====== ENTRIES PROVIDED

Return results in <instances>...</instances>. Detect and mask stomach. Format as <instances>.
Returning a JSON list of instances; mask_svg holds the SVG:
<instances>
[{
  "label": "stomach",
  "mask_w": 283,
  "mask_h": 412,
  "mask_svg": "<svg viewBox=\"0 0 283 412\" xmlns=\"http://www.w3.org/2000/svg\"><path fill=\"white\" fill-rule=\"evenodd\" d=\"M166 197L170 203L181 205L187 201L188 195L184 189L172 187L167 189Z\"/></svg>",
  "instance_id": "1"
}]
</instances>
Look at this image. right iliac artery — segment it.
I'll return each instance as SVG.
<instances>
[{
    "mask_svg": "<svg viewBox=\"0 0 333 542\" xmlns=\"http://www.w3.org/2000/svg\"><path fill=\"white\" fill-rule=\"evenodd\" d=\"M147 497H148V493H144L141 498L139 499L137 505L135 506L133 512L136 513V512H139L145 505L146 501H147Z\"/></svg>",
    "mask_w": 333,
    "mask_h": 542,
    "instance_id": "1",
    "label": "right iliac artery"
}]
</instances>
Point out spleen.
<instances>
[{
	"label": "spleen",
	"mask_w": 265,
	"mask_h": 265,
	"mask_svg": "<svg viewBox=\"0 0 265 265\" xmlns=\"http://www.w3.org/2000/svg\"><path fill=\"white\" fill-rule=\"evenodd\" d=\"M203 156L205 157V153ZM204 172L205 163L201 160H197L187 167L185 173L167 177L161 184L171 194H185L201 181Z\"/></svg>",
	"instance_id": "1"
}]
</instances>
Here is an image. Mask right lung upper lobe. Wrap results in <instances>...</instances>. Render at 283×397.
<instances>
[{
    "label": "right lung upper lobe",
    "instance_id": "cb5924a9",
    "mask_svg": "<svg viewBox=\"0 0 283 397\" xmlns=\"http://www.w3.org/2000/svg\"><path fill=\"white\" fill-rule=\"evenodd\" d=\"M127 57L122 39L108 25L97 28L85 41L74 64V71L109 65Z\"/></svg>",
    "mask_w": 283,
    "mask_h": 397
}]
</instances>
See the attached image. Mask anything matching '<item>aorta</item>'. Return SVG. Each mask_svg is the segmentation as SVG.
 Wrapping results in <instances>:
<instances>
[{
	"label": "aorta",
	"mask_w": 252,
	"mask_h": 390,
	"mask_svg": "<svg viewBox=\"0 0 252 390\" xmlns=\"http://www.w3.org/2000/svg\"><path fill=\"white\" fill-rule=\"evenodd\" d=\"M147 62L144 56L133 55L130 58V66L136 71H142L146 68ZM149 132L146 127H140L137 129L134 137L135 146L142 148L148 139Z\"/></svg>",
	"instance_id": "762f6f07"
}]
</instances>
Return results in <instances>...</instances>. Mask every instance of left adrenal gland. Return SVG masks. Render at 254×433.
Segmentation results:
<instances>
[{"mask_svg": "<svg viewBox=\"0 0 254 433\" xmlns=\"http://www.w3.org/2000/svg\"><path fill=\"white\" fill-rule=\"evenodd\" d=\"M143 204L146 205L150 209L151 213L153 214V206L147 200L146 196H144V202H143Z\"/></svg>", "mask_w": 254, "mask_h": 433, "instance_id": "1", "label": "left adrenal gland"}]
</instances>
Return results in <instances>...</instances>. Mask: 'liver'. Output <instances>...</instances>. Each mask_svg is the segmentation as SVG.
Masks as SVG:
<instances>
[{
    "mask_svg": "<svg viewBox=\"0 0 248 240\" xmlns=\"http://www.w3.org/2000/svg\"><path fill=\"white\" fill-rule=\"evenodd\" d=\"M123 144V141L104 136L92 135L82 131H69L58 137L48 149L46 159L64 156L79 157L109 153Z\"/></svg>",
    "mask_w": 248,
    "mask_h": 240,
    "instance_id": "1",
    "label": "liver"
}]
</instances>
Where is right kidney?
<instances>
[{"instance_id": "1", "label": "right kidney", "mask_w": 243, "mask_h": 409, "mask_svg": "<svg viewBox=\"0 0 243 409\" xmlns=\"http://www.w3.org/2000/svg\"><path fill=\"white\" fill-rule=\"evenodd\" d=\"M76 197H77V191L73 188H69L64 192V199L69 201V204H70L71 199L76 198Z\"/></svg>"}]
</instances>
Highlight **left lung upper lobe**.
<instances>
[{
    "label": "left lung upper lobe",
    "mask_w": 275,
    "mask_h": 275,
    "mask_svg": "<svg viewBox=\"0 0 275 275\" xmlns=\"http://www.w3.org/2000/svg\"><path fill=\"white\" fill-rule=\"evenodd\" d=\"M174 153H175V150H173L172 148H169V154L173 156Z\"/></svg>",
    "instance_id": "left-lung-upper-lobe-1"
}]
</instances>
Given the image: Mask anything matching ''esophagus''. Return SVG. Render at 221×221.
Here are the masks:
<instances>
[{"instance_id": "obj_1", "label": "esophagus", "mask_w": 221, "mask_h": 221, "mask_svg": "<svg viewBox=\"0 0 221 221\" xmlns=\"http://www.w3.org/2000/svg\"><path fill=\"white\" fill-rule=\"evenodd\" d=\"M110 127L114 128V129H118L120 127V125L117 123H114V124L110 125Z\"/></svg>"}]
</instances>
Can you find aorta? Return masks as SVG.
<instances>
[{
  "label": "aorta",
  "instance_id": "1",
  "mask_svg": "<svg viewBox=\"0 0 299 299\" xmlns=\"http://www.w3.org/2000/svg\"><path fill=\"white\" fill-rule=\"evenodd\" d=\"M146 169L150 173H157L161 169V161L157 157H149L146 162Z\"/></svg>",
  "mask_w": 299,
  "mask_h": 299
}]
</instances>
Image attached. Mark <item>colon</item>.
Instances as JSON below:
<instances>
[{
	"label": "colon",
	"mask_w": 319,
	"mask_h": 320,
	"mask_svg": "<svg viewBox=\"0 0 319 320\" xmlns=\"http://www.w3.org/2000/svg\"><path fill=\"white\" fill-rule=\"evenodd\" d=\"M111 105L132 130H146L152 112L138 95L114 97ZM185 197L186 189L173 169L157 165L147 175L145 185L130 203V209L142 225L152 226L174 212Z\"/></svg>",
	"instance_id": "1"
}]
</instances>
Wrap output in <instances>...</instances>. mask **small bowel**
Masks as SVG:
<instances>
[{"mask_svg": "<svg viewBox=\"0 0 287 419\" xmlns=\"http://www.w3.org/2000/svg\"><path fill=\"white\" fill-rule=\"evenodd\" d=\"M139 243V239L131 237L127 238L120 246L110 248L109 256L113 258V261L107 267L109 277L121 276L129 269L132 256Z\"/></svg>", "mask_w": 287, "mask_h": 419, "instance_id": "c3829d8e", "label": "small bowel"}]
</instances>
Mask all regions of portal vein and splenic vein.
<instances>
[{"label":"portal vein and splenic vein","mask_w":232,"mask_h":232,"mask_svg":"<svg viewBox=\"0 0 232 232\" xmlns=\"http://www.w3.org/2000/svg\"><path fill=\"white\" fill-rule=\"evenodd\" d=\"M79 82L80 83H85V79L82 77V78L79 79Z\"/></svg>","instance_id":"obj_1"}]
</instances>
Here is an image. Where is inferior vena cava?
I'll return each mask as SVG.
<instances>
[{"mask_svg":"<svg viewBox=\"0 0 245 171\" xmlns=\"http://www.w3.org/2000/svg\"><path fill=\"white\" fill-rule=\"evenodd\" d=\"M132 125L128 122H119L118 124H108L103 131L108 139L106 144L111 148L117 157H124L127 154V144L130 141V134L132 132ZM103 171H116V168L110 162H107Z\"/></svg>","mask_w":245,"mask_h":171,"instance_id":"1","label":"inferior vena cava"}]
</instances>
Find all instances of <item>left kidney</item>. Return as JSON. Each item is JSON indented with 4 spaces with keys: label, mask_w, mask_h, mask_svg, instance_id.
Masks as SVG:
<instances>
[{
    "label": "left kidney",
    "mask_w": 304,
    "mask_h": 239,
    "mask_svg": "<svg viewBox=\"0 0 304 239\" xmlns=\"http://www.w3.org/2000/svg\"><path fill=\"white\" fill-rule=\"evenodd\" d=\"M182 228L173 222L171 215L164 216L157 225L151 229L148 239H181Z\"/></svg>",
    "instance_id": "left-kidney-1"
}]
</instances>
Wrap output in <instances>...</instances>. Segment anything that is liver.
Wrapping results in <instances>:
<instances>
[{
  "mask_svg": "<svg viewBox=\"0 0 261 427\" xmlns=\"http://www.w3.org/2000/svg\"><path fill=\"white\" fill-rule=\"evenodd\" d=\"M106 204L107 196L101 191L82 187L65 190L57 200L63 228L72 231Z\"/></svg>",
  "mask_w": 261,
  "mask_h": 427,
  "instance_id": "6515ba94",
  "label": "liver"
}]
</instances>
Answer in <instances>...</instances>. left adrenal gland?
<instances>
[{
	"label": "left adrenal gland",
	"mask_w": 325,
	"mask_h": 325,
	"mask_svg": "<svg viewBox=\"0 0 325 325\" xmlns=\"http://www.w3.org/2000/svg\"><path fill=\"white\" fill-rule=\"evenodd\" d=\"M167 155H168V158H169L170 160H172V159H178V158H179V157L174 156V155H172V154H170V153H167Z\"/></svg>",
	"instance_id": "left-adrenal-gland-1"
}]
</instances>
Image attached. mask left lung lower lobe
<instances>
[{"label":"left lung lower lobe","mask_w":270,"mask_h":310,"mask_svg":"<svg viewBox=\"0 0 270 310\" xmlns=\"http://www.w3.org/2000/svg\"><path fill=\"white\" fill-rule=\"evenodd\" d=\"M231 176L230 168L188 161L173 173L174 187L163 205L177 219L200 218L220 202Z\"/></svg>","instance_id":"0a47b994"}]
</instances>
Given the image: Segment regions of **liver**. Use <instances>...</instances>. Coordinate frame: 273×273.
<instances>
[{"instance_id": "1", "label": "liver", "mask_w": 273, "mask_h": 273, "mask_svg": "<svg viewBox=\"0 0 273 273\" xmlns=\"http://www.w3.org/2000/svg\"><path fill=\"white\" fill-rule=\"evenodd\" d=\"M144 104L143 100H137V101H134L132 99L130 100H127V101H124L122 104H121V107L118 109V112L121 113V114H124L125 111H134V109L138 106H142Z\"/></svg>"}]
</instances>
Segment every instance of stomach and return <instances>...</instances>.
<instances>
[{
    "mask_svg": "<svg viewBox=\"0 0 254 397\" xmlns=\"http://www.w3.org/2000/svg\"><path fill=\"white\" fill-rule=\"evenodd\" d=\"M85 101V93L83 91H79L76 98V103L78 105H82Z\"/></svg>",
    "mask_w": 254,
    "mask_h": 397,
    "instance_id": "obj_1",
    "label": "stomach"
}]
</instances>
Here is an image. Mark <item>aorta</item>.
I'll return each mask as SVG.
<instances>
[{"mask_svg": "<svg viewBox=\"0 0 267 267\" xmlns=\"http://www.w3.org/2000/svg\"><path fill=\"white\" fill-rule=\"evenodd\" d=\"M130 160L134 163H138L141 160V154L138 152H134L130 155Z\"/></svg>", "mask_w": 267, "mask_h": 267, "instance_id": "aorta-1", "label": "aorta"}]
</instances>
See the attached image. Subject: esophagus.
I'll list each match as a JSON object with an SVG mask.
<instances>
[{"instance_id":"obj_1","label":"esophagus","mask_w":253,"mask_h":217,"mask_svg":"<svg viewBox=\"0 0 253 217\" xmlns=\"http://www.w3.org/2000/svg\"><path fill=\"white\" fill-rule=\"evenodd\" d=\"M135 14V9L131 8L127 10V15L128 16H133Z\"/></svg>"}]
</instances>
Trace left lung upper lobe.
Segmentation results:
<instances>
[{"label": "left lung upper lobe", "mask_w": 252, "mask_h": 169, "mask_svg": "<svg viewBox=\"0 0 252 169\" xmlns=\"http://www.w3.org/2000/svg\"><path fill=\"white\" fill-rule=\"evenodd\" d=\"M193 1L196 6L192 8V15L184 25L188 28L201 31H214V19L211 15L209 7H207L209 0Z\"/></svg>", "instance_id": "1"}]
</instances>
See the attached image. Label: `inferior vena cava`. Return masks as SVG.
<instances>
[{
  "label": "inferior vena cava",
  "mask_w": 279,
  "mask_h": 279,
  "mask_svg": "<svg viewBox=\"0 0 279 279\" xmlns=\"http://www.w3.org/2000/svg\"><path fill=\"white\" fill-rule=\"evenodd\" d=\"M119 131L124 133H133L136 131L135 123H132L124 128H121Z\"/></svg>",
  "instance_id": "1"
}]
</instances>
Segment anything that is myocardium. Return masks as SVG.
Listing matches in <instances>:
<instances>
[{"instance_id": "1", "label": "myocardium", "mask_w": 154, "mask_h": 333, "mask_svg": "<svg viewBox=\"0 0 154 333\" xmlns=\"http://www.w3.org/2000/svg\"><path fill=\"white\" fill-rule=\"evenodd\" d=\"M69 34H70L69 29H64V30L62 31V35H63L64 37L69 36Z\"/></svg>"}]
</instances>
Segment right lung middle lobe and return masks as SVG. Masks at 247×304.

============

*DIRECTIVE*. Return every line of the entries above that contains the word "small", copying each line in full.

*TASK OUTPUT*.
Wrap output in <instances>...</instances>. mask **small bowel**
[{"mask_svg": "<svg viewBox=\"0 0 287 419\" xmlns=\"http://www.w3.org/2000/svg\"><path fill=\"white\" fill-rule=\"evenodd\" d=\"M139 243V239L131 237L127 238L120 246L110 248L109 256L113 258V261L107 267L109 277L121 276L129 269L132 256Z\"/></svg>", "mask_w": 287, "mask_h": 419, "instance_id": "c3829d8e", "label": "small bowel"}]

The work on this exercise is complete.